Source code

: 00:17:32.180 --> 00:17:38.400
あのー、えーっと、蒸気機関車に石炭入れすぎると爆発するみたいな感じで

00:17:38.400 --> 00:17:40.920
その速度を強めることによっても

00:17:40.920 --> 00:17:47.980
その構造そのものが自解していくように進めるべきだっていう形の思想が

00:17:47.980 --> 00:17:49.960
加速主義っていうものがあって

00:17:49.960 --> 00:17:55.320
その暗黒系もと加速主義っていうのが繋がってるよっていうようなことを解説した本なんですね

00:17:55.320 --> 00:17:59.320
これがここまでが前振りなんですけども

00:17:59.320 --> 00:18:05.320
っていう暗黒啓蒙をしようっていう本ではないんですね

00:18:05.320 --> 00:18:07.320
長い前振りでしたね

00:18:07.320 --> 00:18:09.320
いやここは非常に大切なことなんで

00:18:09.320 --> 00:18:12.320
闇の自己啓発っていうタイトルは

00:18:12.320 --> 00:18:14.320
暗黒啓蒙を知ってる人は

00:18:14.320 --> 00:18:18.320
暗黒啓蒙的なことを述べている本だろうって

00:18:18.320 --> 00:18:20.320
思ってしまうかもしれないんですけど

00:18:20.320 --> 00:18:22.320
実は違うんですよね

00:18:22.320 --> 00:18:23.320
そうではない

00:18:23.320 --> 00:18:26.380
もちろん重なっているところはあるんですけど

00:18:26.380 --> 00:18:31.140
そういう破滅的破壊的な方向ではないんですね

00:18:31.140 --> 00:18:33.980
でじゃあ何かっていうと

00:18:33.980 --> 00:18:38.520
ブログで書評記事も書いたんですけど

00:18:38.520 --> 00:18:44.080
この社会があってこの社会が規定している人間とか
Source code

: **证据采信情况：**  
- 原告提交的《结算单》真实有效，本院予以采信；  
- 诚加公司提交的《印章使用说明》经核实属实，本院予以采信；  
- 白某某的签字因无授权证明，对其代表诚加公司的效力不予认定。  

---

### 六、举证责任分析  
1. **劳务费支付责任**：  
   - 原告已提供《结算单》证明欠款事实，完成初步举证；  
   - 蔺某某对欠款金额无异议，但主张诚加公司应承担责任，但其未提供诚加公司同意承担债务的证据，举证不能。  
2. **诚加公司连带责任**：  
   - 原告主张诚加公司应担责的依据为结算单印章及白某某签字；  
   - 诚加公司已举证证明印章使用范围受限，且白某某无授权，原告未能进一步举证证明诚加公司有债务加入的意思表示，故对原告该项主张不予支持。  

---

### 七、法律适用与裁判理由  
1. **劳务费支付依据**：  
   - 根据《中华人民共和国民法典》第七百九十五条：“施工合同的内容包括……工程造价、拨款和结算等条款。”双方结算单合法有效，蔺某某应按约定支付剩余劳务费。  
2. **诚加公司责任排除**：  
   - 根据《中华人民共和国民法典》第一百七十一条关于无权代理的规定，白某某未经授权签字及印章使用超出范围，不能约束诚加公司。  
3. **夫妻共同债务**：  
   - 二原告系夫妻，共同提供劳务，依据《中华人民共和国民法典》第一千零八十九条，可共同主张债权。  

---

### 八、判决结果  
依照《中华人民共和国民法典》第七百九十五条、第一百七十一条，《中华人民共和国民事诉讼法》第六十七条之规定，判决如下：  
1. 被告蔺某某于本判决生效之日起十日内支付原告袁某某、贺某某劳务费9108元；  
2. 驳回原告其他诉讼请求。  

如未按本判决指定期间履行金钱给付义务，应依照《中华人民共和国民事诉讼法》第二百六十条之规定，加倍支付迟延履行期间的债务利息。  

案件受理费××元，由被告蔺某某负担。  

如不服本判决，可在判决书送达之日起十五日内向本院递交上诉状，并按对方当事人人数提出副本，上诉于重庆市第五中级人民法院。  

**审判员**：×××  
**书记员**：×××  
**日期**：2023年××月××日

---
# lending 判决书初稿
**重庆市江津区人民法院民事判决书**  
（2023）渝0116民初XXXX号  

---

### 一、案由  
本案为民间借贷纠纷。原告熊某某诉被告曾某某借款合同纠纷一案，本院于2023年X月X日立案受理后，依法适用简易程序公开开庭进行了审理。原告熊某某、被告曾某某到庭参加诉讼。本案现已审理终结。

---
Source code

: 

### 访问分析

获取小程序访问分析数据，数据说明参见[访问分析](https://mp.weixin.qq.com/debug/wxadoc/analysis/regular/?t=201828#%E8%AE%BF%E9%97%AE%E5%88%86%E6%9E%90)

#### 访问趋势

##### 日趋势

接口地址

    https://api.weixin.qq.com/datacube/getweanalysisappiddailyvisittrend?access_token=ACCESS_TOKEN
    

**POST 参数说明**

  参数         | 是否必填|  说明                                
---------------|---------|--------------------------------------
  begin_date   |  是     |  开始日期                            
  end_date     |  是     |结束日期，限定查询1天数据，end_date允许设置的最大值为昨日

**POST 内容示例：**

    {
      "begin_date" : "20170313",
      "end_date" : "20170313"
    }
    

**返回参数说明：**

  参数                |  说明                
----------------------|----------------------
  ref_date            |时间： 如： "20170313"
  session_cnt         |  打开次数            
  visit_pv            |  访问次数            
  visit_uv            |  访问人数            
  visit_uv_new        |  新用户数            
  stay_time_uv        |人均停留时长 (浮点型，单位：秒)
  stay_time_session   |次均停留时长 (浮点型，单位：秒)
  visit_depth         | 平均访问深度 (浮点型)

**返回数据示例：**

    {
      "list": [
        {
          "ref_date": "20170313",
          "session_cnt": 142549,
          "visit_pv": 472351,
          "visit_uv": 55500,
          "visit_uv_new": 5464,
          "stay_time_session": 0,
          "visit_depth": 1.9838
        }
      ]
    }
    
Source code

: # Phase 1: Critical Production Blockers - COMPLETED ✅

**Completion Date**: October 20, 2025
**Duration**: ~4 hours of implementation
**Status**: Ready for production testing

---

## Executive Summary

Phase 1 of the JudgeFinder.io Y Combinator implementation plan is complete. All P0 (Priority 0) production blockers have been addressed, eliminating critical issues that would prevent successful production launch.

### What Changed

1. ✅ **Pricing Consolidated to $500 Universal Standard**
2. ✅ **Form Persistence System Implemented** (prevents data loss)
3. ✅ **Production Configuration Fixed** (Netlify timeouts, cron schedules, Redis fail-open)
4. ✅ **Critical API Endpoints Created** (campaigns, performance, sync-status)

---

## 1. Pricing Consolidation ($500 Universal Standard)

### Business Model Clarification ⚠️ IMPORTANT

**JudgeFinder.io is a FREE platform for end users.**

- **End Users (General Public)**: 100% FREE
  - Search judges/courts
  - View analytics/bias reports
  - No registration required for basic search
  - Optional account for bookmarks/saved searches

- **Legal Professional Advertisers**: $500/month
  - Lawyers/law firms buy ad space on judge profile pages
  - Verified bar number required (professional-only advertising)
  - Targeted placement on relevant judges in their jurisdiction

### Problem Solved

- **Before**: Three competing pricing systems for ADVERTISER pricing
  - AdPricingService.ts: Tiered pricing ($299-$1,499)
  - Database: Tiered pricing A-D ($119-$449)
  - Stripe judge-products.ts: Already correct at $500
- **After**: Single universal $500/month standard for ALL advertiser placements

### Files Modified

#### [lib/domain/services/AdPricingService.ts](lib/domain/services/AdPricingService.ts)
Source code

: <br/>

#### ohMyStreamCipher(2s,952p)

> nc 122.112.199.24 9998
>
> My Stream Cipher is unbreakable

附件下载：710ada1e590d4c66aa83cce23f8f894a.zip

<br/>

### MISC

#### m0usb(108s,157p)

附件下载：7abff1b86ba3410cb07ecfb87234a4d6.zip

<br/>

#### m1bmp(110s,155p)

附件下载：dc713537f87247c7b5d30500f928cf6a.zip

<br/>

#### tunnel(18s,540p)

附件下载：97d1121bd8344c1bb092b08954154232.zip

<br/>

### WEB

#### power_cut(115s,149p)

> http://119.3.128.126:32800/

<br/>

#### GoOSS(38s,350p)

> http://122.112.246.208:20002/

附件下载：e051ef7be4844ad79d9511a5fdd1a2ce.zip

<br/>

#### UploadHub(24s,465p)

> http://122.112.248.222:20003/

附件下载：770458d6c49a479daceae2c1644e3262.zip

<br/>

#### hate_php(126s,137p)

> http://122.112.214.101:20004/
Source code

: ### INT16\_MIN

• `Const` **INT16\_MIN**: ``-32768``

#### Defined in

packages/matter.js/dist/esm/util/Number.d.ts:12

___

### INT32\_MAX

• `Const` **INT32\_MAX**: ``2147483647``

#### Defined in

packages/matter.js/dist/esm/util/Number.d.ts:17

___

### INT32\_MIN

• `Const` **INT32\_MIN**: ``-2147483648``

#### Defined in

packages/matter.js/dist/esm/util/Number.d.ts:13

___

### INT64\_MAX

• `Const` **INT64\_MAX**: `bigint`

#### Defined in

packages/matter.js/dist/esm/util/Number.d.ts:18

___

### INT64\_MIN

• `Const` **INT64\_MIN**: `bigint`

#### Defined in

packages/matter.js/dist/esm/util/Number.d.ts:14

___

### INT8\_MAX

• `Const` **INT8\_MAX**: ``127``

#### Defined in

Task description
Which lines of the data hold the string "附件下载"? Return each of them.

Answer section
附件下载：710ada1e590d4c66aa83cce23f8f894a.zip
附件下载：7abff1b86ba3410cb07ecfb87234a4d6.zip
附件下载：dc713537f87247c7b5d30500f928cf6a.zip
附件下载：97d1121bd8344c1bb092b08954154232.zip
附件下载：e051ef7be4844ad79d9511a5fdd1a2ce.zip
附件下载：770458d6c49a479daceae2c1644e3262.zip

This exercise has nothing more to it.